── Material for this task

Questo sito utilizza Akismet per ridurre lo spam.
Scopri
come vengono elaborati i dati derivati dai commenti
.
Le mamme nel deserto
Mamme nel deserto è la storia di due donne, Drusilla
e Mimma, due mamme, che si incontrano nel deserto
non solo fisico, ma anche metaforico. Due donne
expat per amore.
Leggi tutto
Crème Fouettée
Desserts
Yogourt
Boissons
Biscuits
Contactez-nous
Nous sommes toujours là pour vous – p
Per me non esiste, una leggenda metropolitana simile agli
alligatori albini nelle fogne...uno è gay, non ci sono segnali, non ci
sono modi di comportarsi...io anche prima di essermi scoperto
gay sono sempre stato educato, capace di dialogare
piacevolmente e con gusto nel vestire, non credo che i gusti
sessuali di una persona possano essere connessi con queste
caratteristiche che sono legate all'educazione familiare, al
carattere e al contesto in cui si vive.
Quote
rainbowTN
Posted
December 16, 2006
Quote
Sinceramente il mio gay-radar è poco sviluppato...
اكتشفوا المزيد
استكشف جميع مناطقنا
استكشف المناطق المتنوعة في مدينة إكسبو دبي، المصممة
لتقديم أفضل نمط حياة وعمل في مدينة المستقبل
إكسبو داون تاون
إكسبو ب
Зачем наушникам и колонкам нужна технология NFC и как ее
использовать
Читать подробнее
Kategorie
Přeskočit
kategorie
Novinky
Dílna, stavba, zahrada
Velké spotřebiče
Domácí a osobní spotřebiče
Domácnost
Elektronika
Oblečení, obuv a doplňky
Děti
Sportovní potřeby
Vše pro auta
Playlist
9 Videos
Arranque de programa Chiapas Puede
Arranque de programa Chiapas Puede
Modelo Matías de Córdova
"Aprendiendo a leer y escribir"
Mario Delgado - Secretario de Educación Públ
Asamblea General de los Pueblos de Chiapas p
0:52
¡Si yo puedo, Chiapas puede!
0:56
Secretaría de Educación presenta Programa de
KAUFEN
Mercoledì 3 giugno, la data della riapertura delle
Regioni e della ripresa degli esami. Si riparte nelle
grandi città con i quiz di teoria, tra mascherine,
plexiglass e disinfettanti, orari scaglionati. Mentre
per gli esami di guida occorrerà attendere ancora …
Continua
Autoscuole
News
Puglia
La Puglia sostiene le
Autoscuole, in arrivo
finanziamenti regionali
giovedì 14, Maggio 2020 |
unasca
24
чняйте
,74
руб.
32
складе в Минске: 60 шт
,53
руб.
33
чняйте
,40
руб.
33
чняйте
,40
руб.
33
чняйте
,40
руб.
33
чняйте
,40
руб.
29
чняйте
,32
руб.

────

Required action => Write out every line of the data that holds the word "مدينة".

Response box =>
استكشف المناطق المتنوعة في مدينة إكسبو دبي، المصممة
لتقديم أفضل نمط حياة وعمل في مدينة المستقبل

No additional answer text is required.